The 5 stages of getting over a break up

Breaking up is a loss. So we deal with it like any loss. We go through the 5 stages of grief. I am going to reframe the 5 stages of grief as it applies to a break up. So you’ll be able to actually deal with it and be better off.

Denial is the first stage of getting over a break up

This is when you float between acting like it’s not real and wishing that it wasn’t real. It doesn’t always manifest as a complete denial, though. Usually it’s more subtle. You’ll tell yourself that it is just temporary … while a part of you isn’t sure if that’s true or not. You’ll fantasize about being back with him, like the break up never happened. And in between those two things, you’ll be right in tune with the fact that it did happen.

This is all completely normal.

This is how we handle this stuff. I know there’s this idea out there that people have. That denial is bad. And it kind of is. However, it doesn’t mean that we don’t all go through it from time to time. It’s okay if you experience a little of this at first. You just want to be careful that you don’t go too far down the rabbit hole. And stay in denial for too long.

Anger is the second stage of getting over a break up

This is when you get mad at him. And yourself. And just about anyone else you can think of. You’ll have moments where you feel like you could curse him out the moment you see him. And then you’ll have moments when you want to curse yourself out. Then you’ll feel like cursing out his friends, maybe your friends and who knows who else.

Of course, this is also completely normal.

Anger’s got a bad rap in our society. A little bit of it can be good. It can “wake” you up from denial. That’s really where it stems from. It comes from waking up to the fact that the break up indeed did happen and that you wished it hadn’t. The thing you want to watch out for with anger is … be careful about how it is expressed.

You don’t want to lash out at anyone or yourself.

Anger’s just an emotion that will pass if you allow it to.

Bargaining is the third stage of getting over a break up

This is when you are ready to plead. Maybe you’ll plead to God to get you back together. Maybe you’ll plead with your ex boyfriend. Maybe you’ll plead to anyone who’ll listen. The reason for this is rather simple. We live in a world where we really can bargain for certain things. So it seems like an option. But it’s not. Not when it comes to love and relationships. You wish that there was something you could do to bargain your way back to him.

That’s normal as well.

Thing is …

Bargaining isn’t really attractive, is it? Have you ever had a guy like you and you didn’t feel that way? And in trying to “change” your mind … he bargained with you or pleaded with you? Probably didn’t make you want him any more … did it? Of course not. Bargaining puts you in a “weak” position. One you don’t want to be in.

So while you will probably plead and bargain …

Realize that this isn’t going to win him back.

It’s just you getting ready to move onto the next stage of breaking up.

Depression is the fourth stage of getting over a break up

This is one that can be painful.
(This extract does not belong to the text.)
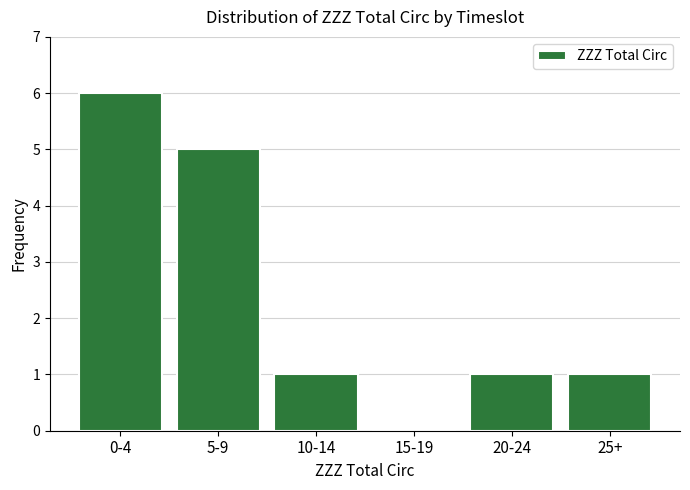

Reading left to right, transcribe all the data shown in this chart.

0-4=6	5-9=5	10-14=1	15-19=0	20-24=1	25+=1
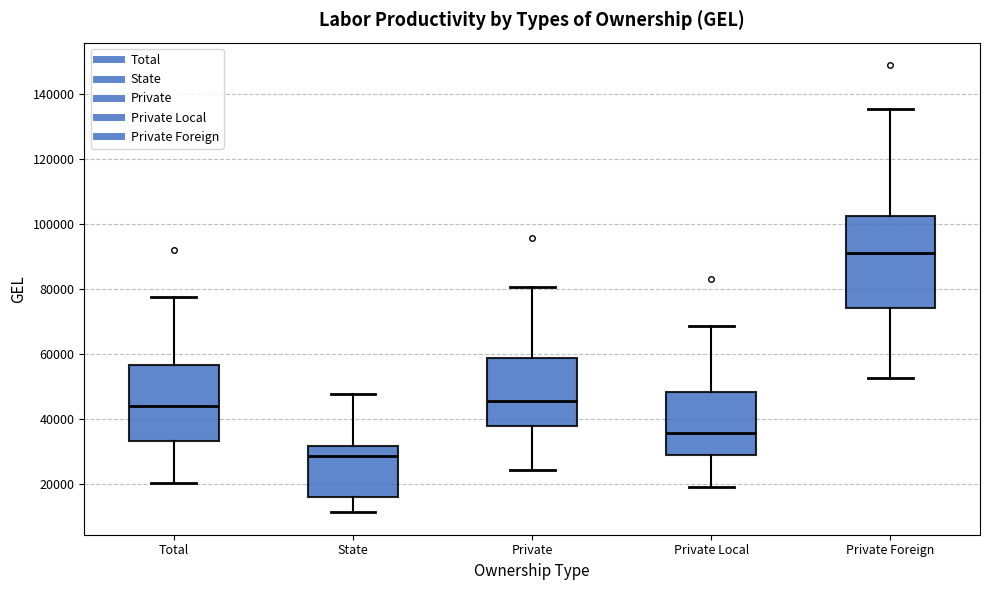

Where does the median line of the box for Total sit on the y-axis? The values are not printed on the chart, so give them approximately, as read against the axis.

44000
You get to a point where you think it’s hopeless. You won’t be able to win him back and there’s nothing you can do. You’ll wallow in your sadness for a while. You’ll either want to be by yourself … or if you are with friends, you’ll be totally focused on talking about how hurt you are. Or how unfair it is.

Like the other 3 stages, this is normal too.

The catch with this stage is, you really don’t want to dwell in it for too long. You don’t want to get to where you feel like it’s hopeless. The good thing is, as bad as it can feel to be in this stage of breaking up?

There’s a window that’s getting ready to be opened.

It won’t look bleak and hopeless for too long.

You are well on your way to the final stage.

Acceptance is the fifth and final stage of getting over a break up

This is when you accept the reality of your situation. You accept the break up. You are no longer denying it. You are no longer fantasizing that it didn’t happen. You are no longer mad at the world and everyone in it. You are no longer wanting to plead and bargain. And you are no longer feeling depressed about it.

You have accepted it.

This is where you can actually move on. This is when you feel peace with the way things are. It’s a good feeling. It’s an attractive state to be in. This is the stage that you want to get too.

The good news is?

You can actually get here kind of quick.

How?

Well, now that you know the final stage and that it’s all about moving towards acceptance?

You can start practicing it right now.

It may not happen overnight.

But if you keep at it, if you keep practicing accepting things as they are? It gets easier. And you can get to that place of accepting it for real … a whole lot faster.

Now …

What if someone says,

“It’s just a break up get over it” …

Don’t pay them any mind. We all go through these 5 stages. How quickly depends on lots of things. So just know that if you are still in one of these stages, it’s fine. As long as you are moving through all 5 stages and not getting stuck in any one for too long?

You’ll be fine.

P.S. I just want to point out, that we don’t go through the 5 stages in a line. It’s not like you go exactly from one to the next. It’s more like we bounce between them. Still, keep in mind that acceptance is what you are after. Only in acceptance can you truly get over a break up.